Café and leisure center: glue for social interaction
Above all, non-binding friendships and acquaintances would have suffered, contact with fellow athletes at the gym, for example, with co-workers with whom you usually went for an espresso at the corner cafe before the pandemic, or with playmates. at Doppelkopf in der Bar. “The pandemic has made it clear how important such places are for social interaction,” says Heidbrink.

But sports clubs, gyms, restaurants and bars were closed for a long time. If you go there again now, you won’t necessarily meet the same people as before the pandemic. Feeling that you are in good hands, because you can be sure that you will meet familiar faces: this feeling must be developed again now, if your favorite places still exist.

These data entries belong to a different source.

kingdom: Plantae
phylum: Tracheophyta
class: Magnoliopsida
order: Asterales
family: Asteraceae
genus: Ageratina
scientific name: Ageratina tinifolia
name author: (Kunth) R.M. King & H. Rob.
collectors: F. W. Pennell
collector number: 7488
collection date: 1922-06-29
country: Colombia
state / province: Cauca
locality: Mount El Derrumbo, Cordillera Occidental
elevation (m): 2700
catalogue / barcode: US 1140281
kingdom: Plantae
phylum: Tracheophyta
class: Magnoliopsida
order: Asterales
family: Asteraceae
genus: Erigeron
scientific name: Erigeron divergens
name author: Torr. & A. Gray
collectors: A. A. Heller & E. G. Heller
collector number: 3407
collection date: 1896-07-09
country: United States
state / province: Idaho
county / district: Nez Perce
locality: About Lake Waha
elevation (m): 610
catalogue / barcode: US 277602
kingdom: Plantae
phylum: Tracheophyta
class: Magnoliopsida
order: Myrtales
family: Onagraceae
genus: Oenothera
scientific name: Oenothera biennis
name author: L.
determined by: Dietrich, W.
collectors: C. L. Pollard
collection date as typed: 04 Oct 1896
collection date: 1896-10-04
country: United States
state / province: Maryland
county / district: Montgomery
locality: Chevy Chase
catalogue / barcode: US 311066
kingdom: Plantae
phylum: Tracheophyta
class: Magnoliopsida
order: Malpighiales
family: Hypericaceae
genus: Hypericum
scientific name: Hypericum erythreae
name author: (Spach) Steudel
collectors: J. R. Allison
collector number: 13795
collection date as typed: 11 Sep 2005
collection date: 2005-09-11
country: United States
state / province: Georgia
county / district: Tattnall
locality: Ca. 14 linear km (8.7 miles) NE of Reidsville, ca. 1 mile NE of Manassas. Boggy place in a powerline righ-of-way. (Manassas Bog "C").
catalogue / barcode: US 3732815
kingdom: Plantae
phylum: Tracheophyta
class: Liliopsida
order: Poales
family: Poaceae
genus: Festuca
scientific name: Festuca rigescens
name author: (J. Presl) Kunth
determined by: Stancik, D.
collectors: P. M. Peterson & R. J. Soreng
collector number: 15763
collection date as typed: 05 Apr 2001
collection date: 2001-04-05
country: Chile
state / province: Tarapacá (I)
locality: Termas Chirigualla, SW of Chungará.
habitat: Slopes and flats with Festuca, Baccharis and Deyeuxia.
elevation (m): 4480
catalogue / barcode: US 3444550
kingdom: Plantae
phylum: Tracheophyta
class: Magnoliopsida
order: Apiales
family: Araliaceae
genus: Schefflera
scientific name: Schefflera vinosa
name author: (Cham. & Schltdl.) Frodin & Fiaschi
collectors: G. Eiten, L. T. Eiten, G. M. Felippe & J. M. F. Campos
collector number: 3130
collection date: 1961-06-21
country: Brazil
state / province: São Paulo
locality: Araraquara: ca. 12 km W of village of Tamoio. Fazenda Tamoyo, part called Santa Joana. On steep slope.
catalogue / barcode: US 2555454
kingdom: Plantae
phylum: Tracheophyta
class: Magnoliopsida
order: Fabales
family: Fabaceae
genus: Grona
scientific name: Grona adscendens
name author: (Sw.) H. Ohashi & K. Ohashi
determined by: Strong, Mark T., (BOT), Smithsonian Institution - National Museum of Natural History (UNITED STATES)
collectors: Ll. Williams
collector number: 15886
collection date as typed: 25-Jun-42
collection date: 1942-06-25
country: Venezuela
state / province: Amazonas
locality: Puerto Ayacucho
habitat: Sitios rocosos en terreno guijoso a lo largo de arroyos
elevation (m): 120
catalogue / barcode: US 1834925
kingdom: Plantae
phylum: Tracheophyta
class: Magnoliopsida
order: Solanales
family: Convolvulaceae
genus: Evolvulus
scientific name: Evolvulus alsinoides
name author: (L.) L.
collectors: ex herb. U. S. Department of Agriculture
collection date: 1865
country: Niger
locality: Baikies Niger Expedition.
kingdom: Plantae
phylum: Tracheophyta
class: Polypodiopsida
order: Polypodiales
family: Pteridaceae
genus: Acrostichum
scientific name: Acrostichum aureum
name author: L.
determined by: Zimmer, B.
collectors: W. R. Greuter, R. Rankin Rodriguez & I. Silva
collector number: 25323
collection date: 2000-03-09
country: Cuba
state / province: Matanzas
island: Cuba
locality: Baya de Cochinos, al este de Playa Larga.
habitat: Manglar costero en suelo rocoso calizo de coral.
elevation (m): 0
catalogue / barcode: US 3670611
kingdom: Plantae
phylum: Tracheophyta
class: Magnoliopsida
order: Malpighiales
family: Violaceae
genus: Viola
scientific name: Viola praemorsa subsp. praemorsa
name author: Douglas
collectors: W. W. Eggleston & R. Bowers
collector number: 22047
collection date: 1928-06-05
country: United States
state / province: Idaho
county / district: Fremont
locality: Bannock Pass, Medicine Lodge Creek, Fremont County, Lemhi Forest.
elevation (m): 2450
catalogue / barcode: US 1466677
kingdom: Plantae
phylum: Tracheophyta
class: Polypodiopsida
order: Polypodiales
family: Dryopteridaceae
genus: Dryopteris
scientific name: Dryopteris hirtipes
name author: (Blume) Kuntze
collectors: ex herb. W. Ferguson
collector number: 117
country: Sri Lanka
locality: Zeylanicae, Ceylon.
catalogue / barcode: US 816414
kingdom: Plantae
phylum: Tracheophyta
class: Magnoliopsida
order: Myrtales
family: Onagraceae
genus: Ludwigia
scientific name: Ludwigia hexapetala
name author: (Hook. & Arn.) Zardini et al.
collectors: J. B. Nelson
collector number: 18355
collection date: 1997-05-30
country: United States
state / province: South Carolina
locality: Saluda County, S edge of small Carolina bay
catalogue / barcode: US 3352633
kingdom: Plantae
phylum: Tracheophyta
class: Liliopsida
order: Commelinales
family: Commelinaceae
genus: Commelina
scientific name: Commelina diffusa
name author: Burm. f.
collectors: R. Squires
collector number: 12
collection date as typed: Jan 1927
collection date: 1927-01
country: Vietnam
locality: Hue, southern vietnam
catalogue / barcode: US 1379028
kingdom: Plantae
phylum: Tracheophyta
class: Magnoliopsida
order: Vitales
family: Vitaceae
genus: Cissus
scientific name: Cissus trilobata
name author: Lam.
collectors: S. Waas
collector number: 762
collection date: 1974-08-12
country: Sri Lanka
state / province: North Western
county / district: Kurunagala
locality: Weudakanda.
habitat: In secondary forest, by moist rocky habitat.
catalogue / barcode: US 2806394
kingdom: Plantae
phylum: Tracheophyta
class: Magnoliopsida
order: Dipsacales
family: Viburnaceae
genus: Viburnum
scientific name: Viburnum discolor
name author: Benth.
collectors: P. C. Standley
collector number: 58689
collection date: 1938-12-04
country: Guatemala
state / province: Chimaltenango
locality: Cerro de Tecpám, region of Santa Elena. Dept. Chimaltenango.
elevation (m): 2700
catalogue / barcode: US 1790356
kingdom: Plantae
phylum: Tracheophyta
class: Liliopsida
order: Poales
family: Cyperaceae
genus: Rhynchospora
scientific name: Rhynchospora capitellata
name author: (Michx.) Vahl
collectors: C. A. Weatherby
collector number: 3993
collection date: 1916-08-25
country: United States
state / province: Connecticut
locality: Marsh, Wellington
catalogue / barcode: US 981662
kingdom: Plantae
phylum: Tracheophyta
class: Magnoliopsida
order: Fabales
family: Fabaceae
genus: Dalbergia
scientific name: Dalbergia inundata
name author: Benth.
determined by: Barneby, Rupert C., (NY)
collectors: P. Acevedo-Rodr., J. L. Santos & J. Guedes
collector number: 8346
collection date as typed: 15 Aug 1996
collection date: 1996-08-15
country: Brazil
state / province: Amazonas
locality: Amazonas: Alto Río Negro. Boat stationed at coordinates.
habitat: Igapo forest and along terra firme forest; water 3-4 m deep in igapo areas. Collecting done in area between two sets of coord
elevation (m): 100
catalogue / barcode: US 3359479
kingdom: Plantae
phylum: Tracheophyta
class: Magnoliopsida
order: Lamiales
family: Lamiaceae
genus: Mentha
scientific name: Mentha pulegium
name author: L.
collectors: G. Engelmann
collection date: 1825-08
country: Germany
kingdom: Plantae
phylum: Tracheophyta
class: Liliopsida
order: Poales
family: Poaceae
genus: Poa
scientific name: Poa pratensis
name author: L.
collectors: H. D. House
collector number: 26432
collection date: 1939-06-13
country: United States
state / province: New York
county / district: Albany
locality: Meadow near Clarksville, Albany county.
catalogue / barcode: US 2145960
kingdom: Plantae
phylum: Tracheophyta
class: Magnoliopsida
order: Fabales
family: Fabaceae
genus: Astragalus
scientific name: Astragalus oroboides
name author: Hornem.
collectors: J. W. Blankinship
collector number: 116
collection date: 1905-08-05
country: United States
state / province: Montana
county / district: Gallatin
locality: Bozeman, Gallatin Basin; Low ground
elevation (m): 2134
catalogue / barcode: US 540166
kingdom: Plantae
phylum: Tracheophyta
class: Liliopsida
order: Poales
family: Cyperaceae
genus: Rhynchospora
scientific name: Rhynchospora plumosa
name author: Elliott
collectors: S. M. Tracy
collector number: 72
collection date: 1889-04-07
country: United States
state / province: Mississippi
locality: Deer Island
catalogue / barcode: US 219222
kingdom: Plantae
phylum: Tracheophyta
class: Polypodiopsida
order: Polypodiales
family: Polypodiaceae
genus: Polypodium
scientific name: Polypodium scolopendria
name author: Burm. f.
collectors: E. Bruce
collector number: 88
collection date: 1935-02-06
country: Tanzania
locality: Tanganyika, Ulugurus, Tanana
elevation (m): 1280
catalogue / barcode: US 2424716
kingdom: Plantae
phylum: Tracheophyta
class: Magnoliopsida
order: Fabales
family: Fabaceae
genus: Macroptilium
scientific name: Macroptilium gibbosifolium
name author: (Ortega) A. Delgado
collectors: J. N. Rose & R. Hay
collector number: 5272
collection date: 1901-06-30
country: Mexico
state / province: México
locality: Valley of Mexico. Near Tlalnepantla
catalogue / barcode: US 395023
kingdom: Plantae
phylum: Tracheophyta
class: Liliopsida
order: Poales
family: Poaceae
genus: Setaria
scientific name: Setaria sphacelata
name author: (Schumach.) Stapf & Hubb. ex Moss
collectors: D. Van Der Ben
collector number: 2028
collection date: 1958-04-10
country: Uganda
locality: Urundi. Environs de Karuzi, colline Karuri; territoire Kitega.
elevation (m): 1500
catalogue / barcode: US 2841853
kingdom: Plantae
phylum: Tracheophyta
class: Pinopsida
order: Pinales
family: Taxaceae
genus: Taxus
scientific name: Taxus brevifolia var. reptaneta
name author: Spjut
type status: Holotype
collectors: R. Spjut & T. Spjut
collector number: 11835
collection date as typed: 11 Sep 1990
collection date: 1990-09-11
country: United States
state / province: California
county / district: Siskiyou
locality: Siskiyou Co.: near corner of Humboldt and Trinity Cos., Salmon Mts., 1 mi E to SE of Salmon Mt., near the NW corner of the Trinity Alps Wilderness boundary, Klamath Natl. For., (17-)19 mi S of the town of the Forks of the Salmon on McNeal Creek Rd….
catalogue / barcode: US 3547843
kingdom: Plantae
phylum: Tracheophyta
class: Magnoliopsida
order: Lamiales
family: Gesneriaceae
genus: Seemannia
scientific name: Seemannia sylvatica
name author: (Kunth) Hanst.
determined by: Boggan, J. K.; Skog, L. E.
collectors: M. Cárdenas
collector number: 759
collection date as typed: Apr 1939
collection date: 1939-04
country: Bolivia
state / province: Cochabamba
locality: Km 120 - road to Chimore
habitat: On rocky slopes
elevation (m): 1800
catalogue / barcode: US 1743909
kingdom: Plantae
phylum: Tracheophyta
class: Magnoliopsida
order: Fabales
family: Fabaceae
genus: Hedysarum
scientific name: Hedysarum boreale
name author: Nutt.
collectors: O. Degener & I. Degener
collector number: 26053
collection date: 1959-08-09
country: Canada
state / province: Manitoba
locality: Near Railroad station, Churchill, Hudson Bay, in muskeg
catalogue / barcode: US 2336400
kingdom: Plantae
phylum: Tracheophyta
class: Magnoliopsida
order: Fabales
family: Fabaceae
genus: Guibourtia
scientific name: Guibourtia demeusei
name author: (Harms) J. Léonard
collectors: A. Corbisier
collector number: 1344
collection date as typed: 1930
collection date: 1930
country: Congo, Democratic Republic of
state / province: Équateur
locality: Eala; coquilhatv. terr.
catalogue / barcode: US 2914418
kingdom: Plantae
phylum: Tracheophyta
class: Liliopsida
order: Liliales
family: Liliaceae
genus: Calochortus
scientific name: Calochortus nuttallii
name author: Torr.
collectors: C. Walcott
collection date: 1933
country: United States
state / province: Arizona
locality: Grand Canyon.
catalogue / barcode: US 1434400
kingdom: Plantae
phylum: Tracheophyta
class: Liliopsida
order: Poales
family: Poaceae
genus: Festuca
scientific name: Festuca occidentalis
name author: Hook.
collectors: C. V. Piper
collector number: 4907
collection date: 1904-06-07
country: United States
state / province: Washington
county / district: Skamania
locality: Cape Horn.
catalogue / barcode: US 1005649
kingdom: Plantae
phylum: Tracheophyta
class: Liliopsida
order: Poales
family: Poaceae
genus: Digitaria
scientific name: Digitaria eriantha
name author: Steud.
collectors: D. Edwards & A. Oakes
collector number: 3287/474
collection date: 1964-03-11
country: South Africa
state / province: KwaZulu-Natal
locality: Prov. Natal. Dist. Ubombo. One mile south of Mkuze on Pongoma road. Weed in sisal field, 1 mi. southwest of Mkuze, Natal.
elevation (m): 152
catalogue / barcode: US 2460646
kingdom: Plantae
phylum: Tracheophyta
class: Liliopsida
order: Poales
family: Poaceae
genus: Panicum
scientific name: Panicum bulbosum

Maybe there are new favorite places and maybe new friends. Not all friendships are worth maintaining, it is possible that a certain union was just a habit; that too may have become obvious as a result of the pandemic. And it definitely opens up possibilities for rearranging the circle of friends.
It’s hard to consciously end a friendship, to tell the other person that you no longer value spending so much time together. It’s easier to let a friendship end little by little if we don’t see each other anymore.

Physical closeness has been considered dangerous since Corona

Making new acquaintances and reviving old friendships can be more difficult in the conditions of an endless pandemic because an essential factor is missing: the once-everyday physical closeness, the welcoming kiss on the cheeks, the encouraging pat on the back, the friendliness. Hugs take effort.

“Interpersonal contact is suddenly seen as a risk to one’s own health and the health of others,” says Romy Simon. The sociologist conducts research at the Technical University of Dresden on social networks, among other things.
Proximity is a very decisive aspect for its cohesion. “When people touch, the so-called bonding hormone oxytocin is released,” says sociologist Romy Simon. “It promotes trust and empathy between people.” This effect cannot be replaced by digital contacts through the screen.

The vaccination debate has strained many friendships

Friendships may also have suffered due to different views on the subject of contact restrictions and corona vaccination. The fact that friends had different views on different topics: “That was also the case before Corona”, says friendship researcher Heidbrink. “But if friendship was important to you, then you found a way and excluded these topics.” In relation to Corona, it was more difficult “because it determined behavior.”

Romy Simon sees the best chance of overcoming such breakups in long-term friendships “that have also experienced other breakups.” Anyone who has already successfully readjusted their relationship with each other is now in a better position to approach others and accept different positions.